Springer Science and Business Media LLC - Tập 16 - Trang 1-12 - 2019
Jennifer O. Fisher1, Elena L. Serrano2, Gary D. Foster3,4, Chantelle N. Hart1, Adam Davey5, Yasmeen P. Bruton6, Linda Kilby7, Lisa Harnack8, Karen J. Ruth9, Alexandria Kachurak1, Hannah G. Lawman10, Anna Martin1, Heather M. Polonsky11
1Center for Obesity Research and Education, College of Public Health, Temple University, Philadelphia, USA
2Department of Human Nutrition, Foods and Exercise, Virginia Tech, Blacksburg, USA
3Weight Watchers International, New York, USA
4Weight and Eating Disorders Program, University of Pennyslvania, Pennyslvania, USA
5Department of Behavioral Health and Nutritio, University of Deleware, Newark, USA
6Department of Obstetrics & Gynecology, Division of Urogynecology, Duke University at Patterson Place, Durham, USA
7LDN. NORTH Inc, Philadelphia WIC program, Philadelphia, USA
8Division of Epidemiology and Community of Public Health, School of Public Health, University of Minnesota, Minneapolis, USA
9Biostatistics Facility, Fox Chase Cancer Center, Philadelphia, USA
10Division of Chronic Disease Prevention, Philadelphia Department of Public Health, Philadelphia, USA
11Providence Health and Services, Center for Outcomes Research & Education, Portland, USA

Tóm tắt

Few interventions have shown efficacy to influence key energy balance behaviors during the preschool years.

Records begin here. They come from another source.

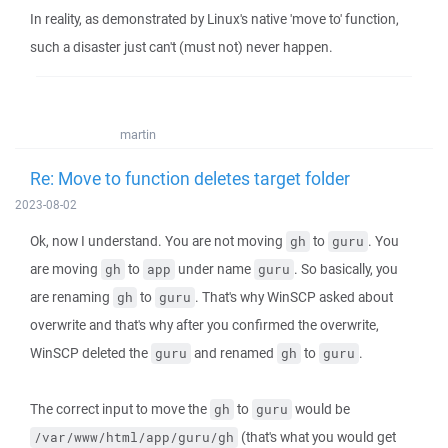
In reality, as demonstrated by Linux's native 'move to' function,
such a disaster just can't (must not) never happen.
martin
Re: Move to function deletes target folder
2023-08-02
Ok, now I understand. You are not moving
to
. You
gh
guru
are moving
to
under name
. So basically, you
gh
app
guru
are renaming
to
. That's why WinSCP asked about
gh
guru
overwrite and that's why after you confirmed the overwrite,
WinSCP deleted the
and renamed
to
.
guru
gh
guru
The correct input to move the
to
would be
gh
guru
(that's what you would get
/var/www/html/app/guru/gh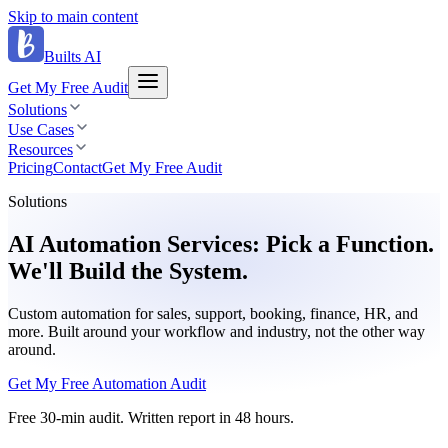
Skip to main content
Builts AI
Get My Free Audit
Solutions
Use Cases
Resources
Pricing
Contact
Get My Free Audit
Solutions
AI Automation Services: Pick a Function.
We'll Build the System.
Custom automation for sales, support, booking, finance, HR, and
more. Built around your workflow and industry, not the other way
around.
Get My Free Automation Audit
Free 30-min audit. Written report in 48 hours.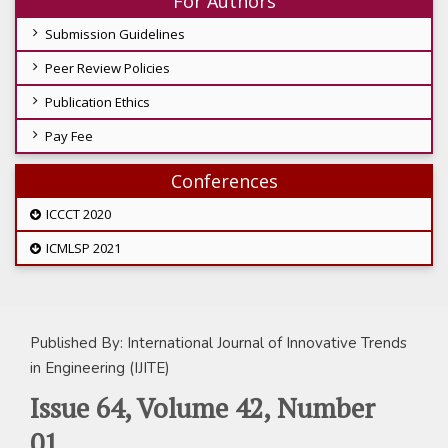
For Authors
Submission Guidelines
Peer Review Policies
Publication Ethics
Pay Fee
Conferences
ICCCT 2020
ICMLSP 2021
Published By: International Journal of Innovative Trends
in Engineering (IJITE)
Issue 64, Volume 42, Number
01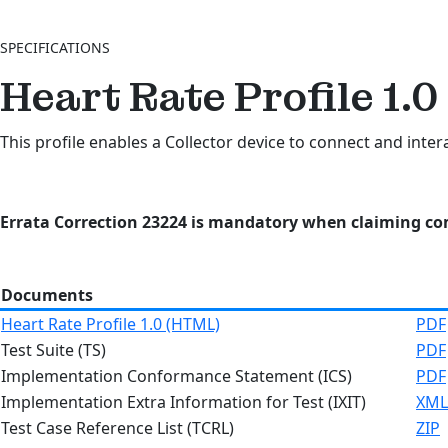
SPECIFICATIONS
Heart Rate Profile 1.0
This profile enables a Collector device to connect and inter
Errata Correction 23224 is mandatory when claiming com
Documents
Heart Rate Profile 1.0 (HTML)
PDF
Test Suite (TS)
PDF
Implementation Conformance Statement (ICS)
PDF
Implementation Extra Information for Test (IXIT)
XML
Test Case Reference List (TCRL)
ZIP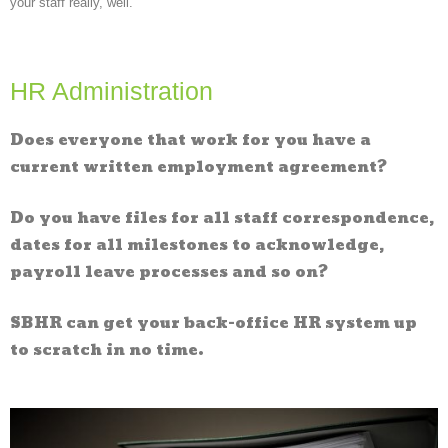
your staff really, well.
HR Administration
Does everyone that work for you have a
current written employment agreement?
Do you have files for all staff correspondence,
dates for all milestones to acknowledge,
payroll leave processes and so on?
SBHR can get your back-office HR system up
to scratch in no time.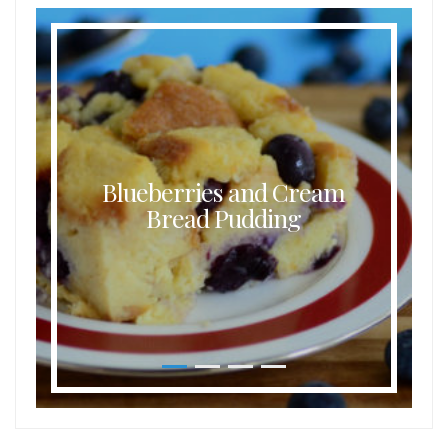
Blueberries and Cream
Bread Pudding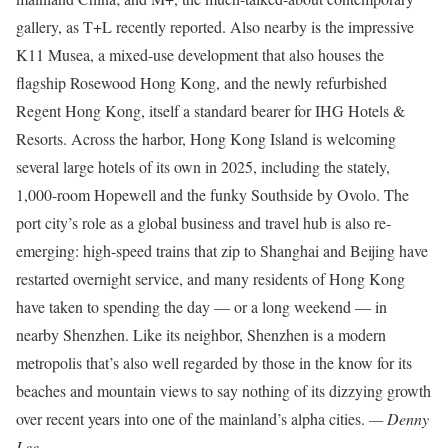
gallery, as T+L recently reported. Also nearby is the impressive
K11 Musea, a mixed-use development that also houses the
flagship Rosewood Hong Kong, and the newly refurbished
Regent Hong Kong, itself a standard bearer for IHG Hotels &
Resorts. Across the harbor, Hong Kong Island is welcoming
several large hotels of its own in 2025, including the stately,
1,000-room Hopewell and the funky Southside by Ovolo. The
port city’s role as a global business and travel hub is also re-
emerging: high-speed trains that zip to Shanghai and Beijing have
restarted overnight service, and many residents of Hong Kong
have taken to spending the day — or a long weekend — in
nearby Shenzhen. Like its neighbor, Shenzhen is a modern
metropolis that’s also well regarded by those in the know for its
beaches and mountain views to say nothing of its dizzying growth
over recent years into one of the mainland’s alpha cities.
— Denny
Lee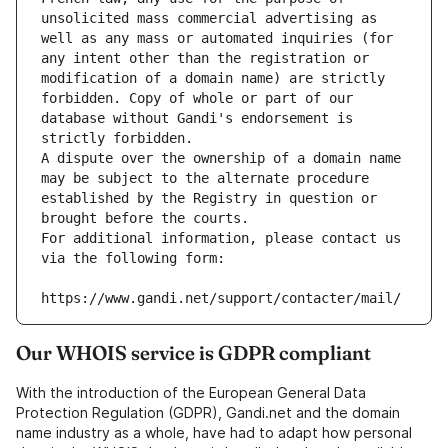
unsolicited mass commercial advertising as 
well as any mass or automated inquiries (for 
any intent other than the registration or 
modification of a domain name) are strictly 
forbidden. Copy of whole or part of our 
database without Gandi's endorsement is 
strictly forbidden.
A dispute over the ownership of a domain name 
may be subject to the alternate procedure 
established by the Registry in question or 
brought before the courts.
For additional information, please contact us 
via the following form:
https://www.gandi.net/support/contacter/mail/
Our WHOIS service is GDPR compliant
With the introduction of the European General Data
Protection Regulation (GDPR), Gandi.net and the domain
name industry as a whole, have had to adapt how personal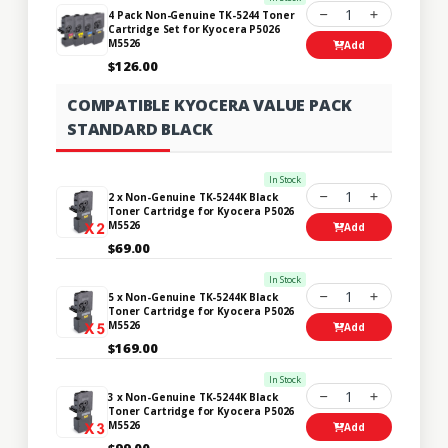
1
4 Pack Non-Genuine TK-5244 Toner
Cartridge Set for Kyocera P5026
M5526
Add
$126.00
COMPATIBLE KYOCERA VALUE PACK
STANDARD BLACK
In Stock
1
2 x Non-Genuine TK-5244K Black
Toner Cartridge for Kyocera P5026
M5526
Add
$69.00
In Stock
1
5 x Non-Genuine TK-5244K Black
Toner Cartridge for Kyocera P5026
M5526
Add
$169.00
In Stock
1
3 x Non-Genuine TK-5244K Black
Toner Cartridge for Kyocera P5026
M5526
Add
$99.00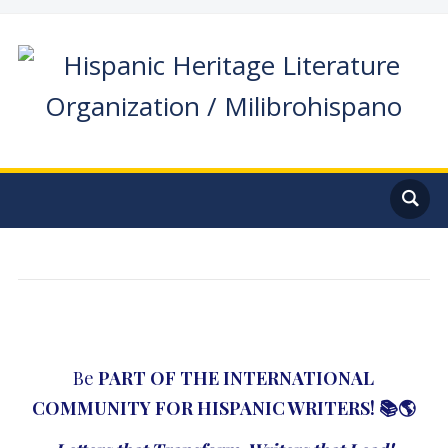
Be
PART OF THE
INTERNATIONAL
COMMUNITY FOR HISPANIC WRITERS
!
📚🌎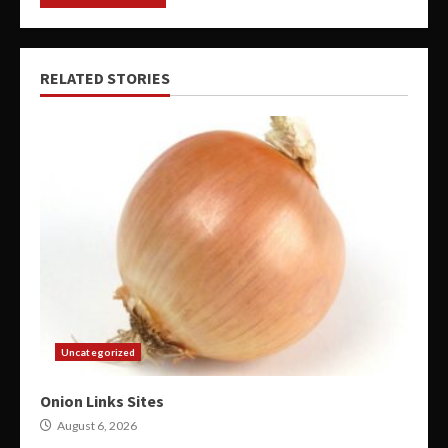
RELATED STORIES
Uncategorized
Onion Links Sites
August 6, 2026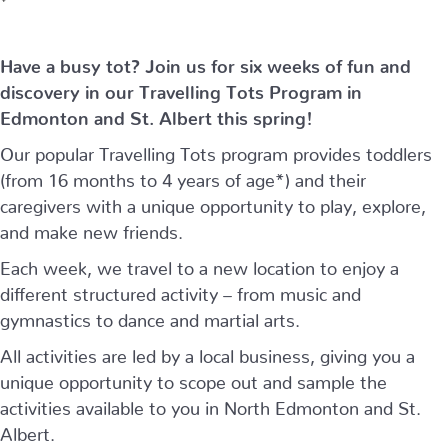
Have a busy tot? Join us for six weeks of fun and
discovery in our Travelling Tots Program in
Edmonton and St. Albert this spring!
Our popular Travelling Tots program provides toddlers
(from 16 months to 4 years of age*) and their
caregivers with a unique opportunity to play, explore,
and make new friends.
Each week, we travel to a new location to enjoy a
different structured activity – from music and
gymnastics to dance and martial arts.
All activities are led by a local business, giving you a
unique opportunity to scope out and sample the
activities available to you in North Edmonton and St.
Albert.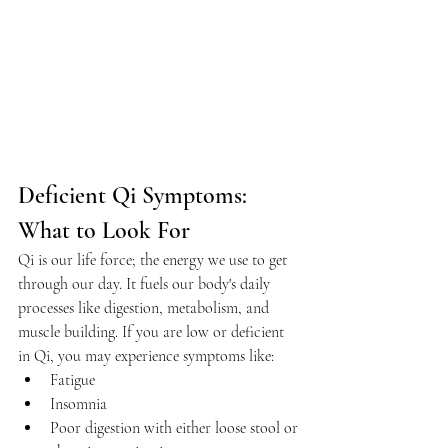
Deficient Qi Symptoms: 
What to Look For
Qi is our life force; the energy we use to get 
through our day. It fuels our body's daily 
processes like digestion, metabolism, and 
muscle building. If you are low or deficient 
in Qi, you may experience symptoms like:
Fatigue
Insomnia
Poor digestion with either loose stool or 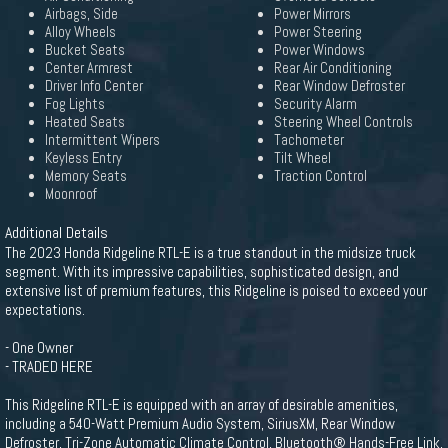
Airbags, Side
Power Mirrors
Alloy Wheels
Power Steering
Bucket Seats
Power Windows
Center Armrest
Rear Air Conditioning
Driver Info Center
Rear Window Defroster
Fog Lights
Security Alarm
Heated Seats
Steering Wheel Controls
Intermittent Wipers
Tachometer
Keyless Entry
Tilt Wheel
Memory Seats
Traction Control
Moonroof
Additional Details
The 2023 Honda Ridgeline RTL-E is a true standout in the midsize truck
segment. With its impressive capabilities, sophisticated design, and
extensive list of premium features, this Ridgeline is poised to exceed your
expectations.
- One Owner
- TRADED HERE
This Ridgeline RTL-E is equipped with an array of desirable amenities,
including a 540-Watt Premium Audio System, SiriusXM, Rear Window
Defroster, Tri-Zone Automatic Climate Control, Bluetooth® Hands-Free Link,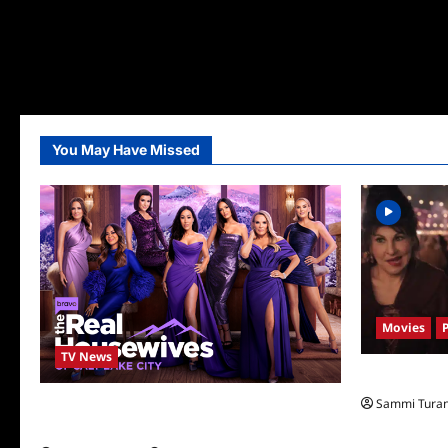
You May Have Missed
Movies
TV News
Hocus Pocus 
Sammi Tura
The Real Housewives of Salt Lake City
Season Seven Preview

A randomized controlled trial (RCT) was used to evaluate the efficacy of Food, Fun, and Families (FFF), a 12 week authoritative food parenting intervention for mothers with low-income levels, to reduce preschool-aged children’s intake of calories from solid fat and added sugar (SoFAS). Mothers were randomly assigned to receive FFF (n = 59) or to a delayed treatment control (n = 60). The primary outcome was children’s daily energy intake from SoFAS at the end of the 12 week intervention, controlling for baseline levels, assessed by 24-h dietary recalls. Secondary outcomes included children’s daily energy intake, children’s BMI z-scores, and meal observations of maternal food parenting practices targeted in FFF (e.g. providing guided choices). Participating mothers were predominantly African American (91%), with 39% educated beyond high school and 66% unemployed. Baseline demographics and child SoFAS intakes did not differ by group. Lost to follow-up was 13% and did not differ between groups. At post-intervention, FFF children consumed ~ 94 kcal or 23% less daily energy from SoFAS than children in the control group, adjusting for baseline levels (307.8 (95%CI = 274.1, 341.5) kcal vs. 401.9 (95%CI = 369.8, 433.9) kcal, FFF vs. control; p < 0.001). FFF mothers also displayed a greater number of authoritative parenting practices when observed post-intervention with their child at a buffet-style meal (Wilcoxon z = − 2.54, p = 0.012). Neither child total daily energy intake nor BMI z-scores differed between groups post-intervention. Findings demonstrate the initial efficacy of an authoritative food parenting intervention for families with low-income to reduce SoFAS intake in early childhood. Additional research is needed to evaluate longer-term effects on diet and growth. Retrospectively registered at ClinicalTrials.gov : #NCT03646201.